ASSIGNED TASK: Reproduce the data below in full and exclude every picture.
[INPUT MATERIAL — start]
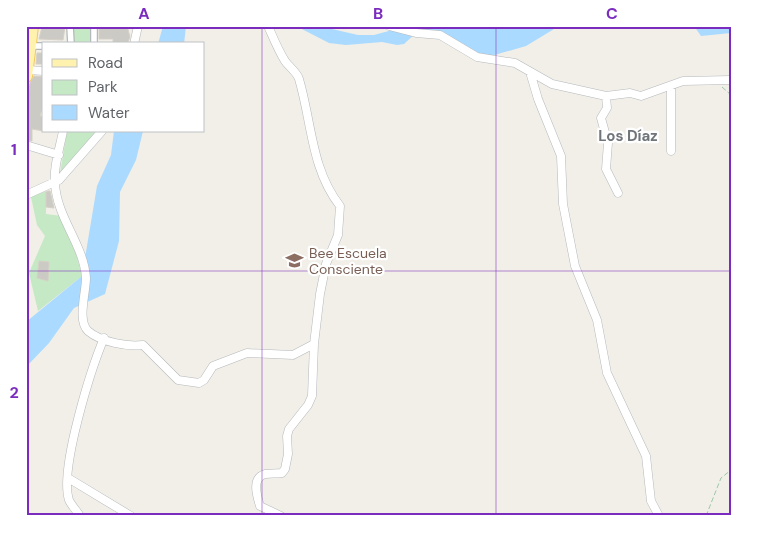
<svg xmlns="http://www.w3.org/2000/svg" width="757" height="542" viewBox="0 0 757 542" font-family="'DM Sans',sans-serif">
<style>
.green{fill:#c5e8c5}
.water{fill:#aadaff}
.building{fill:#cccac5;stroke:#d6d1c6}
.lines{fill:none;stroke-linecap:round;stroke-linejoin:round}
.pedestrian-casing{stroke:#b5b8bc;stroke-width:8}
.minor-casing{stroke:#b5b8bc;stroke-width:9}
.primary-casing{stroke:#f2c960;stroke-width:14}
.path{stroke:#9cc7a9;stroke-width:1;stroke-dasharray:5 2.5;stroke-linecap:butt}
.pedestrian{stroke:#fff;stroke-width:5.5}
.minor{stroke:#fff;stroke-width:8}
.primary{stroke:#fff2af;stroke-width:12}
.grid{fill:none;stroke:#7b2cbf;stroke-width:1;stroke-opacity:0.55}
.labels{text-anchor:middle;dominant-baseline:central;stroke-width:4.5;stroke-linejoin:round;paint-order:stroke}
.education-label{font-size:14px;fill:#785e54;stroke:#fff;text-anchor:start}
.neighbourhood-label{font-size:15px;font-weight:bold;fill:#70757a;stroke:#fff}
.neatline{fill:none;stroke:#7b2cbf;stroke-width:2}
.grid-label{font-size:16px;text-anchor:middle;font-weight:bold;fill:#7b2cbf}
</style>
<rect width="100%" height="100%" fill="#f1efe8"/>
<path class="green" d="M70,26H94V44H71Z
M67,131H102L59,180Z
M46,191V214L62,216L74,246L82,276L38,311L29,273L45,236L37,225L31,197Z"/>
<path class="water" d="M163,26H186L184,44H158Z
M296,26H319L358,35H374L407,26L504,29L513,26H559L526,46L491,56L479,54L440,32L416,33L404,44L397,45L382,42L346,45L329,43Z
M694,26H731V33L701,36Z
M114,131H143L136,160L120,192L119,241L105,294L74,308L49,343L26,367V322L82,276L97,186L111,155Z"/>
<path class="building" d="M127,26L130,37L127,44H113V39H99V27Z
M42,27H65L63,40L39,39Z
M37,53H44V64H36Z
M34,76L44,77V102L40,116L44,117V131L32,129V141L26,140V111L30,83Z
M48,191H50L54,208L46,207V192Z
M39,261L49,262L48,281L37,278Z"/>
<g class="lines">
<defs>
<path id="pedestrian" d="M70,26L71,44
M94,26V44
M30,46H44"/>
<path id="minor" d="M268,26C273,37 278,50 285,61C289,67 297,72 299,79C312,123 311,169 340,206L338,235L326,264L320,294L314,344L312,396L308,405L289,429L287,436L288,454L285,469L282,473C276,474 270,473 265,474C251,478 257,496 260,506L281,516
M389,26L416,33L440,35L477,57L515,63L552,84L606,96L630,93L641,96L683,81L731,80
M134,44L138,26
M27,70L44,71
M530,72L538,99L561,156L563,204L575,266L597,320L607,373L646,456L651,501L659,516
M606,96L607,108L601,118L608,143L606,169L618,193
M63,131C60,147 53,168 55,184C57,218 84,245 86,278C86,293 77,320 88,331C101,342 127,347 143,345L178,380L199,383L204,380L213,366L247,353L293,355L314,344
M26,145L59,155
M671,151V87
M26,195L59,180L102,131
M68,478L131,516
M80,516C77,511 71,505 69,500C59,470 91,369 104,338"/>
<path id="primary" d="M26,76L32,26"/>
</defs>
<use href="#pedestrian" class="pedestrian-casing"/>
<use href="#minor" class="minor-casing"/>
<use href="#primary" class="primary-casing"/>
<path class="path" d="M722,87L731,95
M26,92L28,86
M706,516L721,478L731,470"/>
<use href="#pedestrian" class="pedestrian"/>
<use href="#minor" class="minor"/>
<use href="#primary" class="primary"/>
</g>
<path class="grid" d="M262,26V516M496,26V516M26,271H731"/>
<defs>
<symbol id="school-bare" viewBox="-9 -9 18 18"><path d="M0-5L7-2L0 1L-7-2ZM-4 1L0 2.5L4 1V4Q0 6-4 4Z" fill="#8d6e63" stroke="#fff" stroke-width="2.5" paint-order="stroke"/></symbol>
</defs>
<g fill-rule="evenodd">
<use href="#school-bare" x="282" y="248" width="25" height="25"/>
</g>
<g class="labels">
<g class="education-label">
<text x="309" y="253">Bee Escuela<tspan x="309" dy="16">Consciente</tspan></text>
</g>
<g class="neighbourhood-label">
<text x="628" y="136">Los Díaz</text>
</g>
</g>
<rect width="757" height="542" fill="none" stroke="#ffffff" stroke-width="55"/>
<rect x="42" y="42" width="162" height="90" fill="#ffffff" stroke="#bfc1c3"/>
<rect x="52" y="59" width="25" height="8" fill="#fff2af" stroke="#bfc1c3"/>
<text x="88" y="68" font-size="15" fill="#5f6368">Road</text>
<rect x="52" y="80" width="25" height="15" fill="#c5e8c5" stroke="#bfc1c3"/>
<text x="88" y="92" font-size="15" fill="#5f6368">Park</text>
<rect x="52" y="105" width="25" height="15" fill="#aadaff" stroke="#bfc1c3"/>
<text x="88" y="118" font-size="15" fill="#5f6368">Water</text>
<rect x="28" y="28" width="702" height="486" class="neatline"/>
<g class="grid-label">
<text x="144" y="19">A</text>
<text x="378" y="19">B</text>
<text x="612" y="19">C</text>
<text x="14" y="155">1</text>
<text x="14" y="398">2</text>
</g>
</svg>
[INPUT MATERIAL — finish]
EXERCISE RESPONSE:
<svg xmlns="http://www.w3.org/2000/svg" width="757" height="542" viewBox="0 0 757 542" font-family="'DM Sans',sans-serif">
<style>
.green{fill:#c5e8c5}
.water{fill:#aadaff}
.building{fill:#cccac5;stroke:#d6d1c6}
.lines{fill:none;stroke-linecap:round;stroke-linejoin:round}
.pedestrian-casing{stroke:#b5b8bc;stroke-width:8}
.minor-casing{stroke:#b5b8bc;stroke-width:9}
.primary-casing{stroke:#f2c960;stroke-width:14}
.path{stroke:#9cc7a9;stroke-width:1;stroke-dasharray:5 2.5;stroke-linecap:butt}
.pedestrian{stroke:#fff;stroke-width:5.5}
.minor{stroke:#fff;stroke-width:8}
.primary{stroke:#fff2af;stroke-width:12}
.grid{fill:none;stroke:#7b2cbf;stroke-width:1;stroke-opacity:0.55}
.labels{text-anchor:middle;dominant-baseline:central;stroke-width:4.5;stroke-linejoin:round;paint-order:stroke}
.education-label{font-size:14px;fill:#785e54;stroke:#fff;text-anchor:start}
.neighbourhood-label{font-size:15px;font-weight:bold;fill:#70757a;stroke:#fff}
.neatline{fill:none;stroke:#7b2cbf;stroke-width:2}
.grid-label{font-size:16px;text-anchor:middle;font-weight:bold;fill:#7b2cbf}
</style>
<rect width="100%" height="100%" fill="#f1efe8"/>
<path class="green" d="M70,26H94V44H71Z
M67,131H102L59,180Z
M46,191V214L62,216L74,246L82,276L38,311L29,273L45,236L37,225L31,197Z"/>
<path class="water" d="M163,26H186L184,44H158Z
M296,26H319L358,35H374L407,26L504,29L513,26H559L526,46L491,56L479,54L440,32L416,33L404,44L397,45L382,42L346,45L329,43Z
M694,26H731V33L701,36Z
M114,131H143L136,160L120,192L119,241L105,294L74,308L49,343L26,367V322L82,276L97,186L111,155Z"/>
<path class="building" d="M127,26L130,37L127,44H113V39H99V27Z
M42,27H65L63,40L39,39Z
M37,53H44V64H36Z
M34,76L44,77V102L40,116L44,117V131L32,129V141L26,140V111L30,83Z
M48,191H50L54,208L46,207V192Z
M39,261L49,262L48,281L37,278Z"/>
<g class="lines">
<defs>
<path id="pedestrian" d="M70,26L71,44
M94,26V44
M30,46H44"/>
<path id="minor" d="M268,26C273,37 278,50 285,61C289,67 297,72 299,79C312,123 311,169 340,206L338,235L326,264L320,294L314,344L312,396L308,405L289,429L287,436L288,454L285,469L282,473C276,474 270,473 265,474C251,478 257,496 260,506L281,516
M389,26L416,33L440,35L477,57L515,63L552,84L606,96L630,93L641,96L683,81L731,80
M134,44L138,26
M27,70L44,71
M530,72L538,99L561,156L563,204L575,266L597,320L607,373L646,456L651,501L659,516
M606,96L607,108L601,118L608,143L606,169L618,193
M63,131C60,147 53,168 55,184C57,218 84,245 86,278C86,293 77,320 88,331C101,342 127,347 143,345L178,380L199,383L204,380L213,366L247,353L293,355L314,344
M26,145L59,155
M671,151V87
M26,195L59,180L102,131
M68,478L131,516
M80,516C77,511 71,505 69,500C59,470 91,369 104,338"/>
<path id="primary" d="M26,76L32,26"/>
</defs>
<use href="#pedestrian" class="pedestrian-casing"/>
<use href="#minor" class="minor-casing"/>
<use href="#primary" class="primary-casing"/>
<path class="path" d="M722,87L731,95
M26,92L28,86
M706,516L721,478L731,470"/>
<use href="#pedestrian" class="pedestrian"/>
<use href="#minor" class="minor"/>
<use href="#primary" class="primary"/>
</g>
<path class="grid" d="M262,26V516M496,26V516M26,271H731"/>
<defs>
<symbol id="school-bare" viewBox="-9 -9 18 18"><path d="M0-5L7-2L0 1L-7-2ZM-4 1L0 2.5L4 1V4Q0 6-4 4Z" fill="#8d6e63" stroke="#fff" stroke-width="2.5" paint-order="stroke"/></symbol>
</defs>
<g fill-rule="evenodd">
<use href="#school-bare" x="282" y="248" width="25" height="25"/>
</g>
<g class="labels">
<g class="education-label">
<text x="309" y="253">Bee Escuela<tspan x="309" dy="16">Consciente</tspan></text>
</g>
<g class="neighbourhood-label">
<text x="628" y="136">Los Díaz</text>
</g>
</g>
<rect width="757" height="542" fill="none" stroke="#ffffff" stroke-width="55"/>
<rect x="42" y="42" width="162" height="90" fill="#ffffff" stroke="#bfc1c3"/>
<rect x="52" y="59" width="25" height="8" fill="#fff2af" stroke="#bfc1c3"/>
<text x="88" y="68" font-size="15" fill="#5f6368">Road</text>
<rect x="52" y="80" width="25" height="15" fill="#c5e8c5" stroke="#bfc1c3"/>
<text x="88" y="92" font-size="15" fill="#5f6368">Park</text>
<rect x="52" y="105" width="25" height="15" fill="#aadaff" stroke="#bfc1c3"/>
<text x="88" y="118" font-size="15" fill="#5f6368">Water</text>
<rect x="28" y="28" width="702" height="486" class="neatline"/>
<g class="grid-label">
<text x="144" y="19">A</text>
<text x="378" y="19">B</text>
<text x="612" y="19">C</text>
<text x="14" y="155">1</text>
<text x="14" y="398">2</text>
</g>
</svg>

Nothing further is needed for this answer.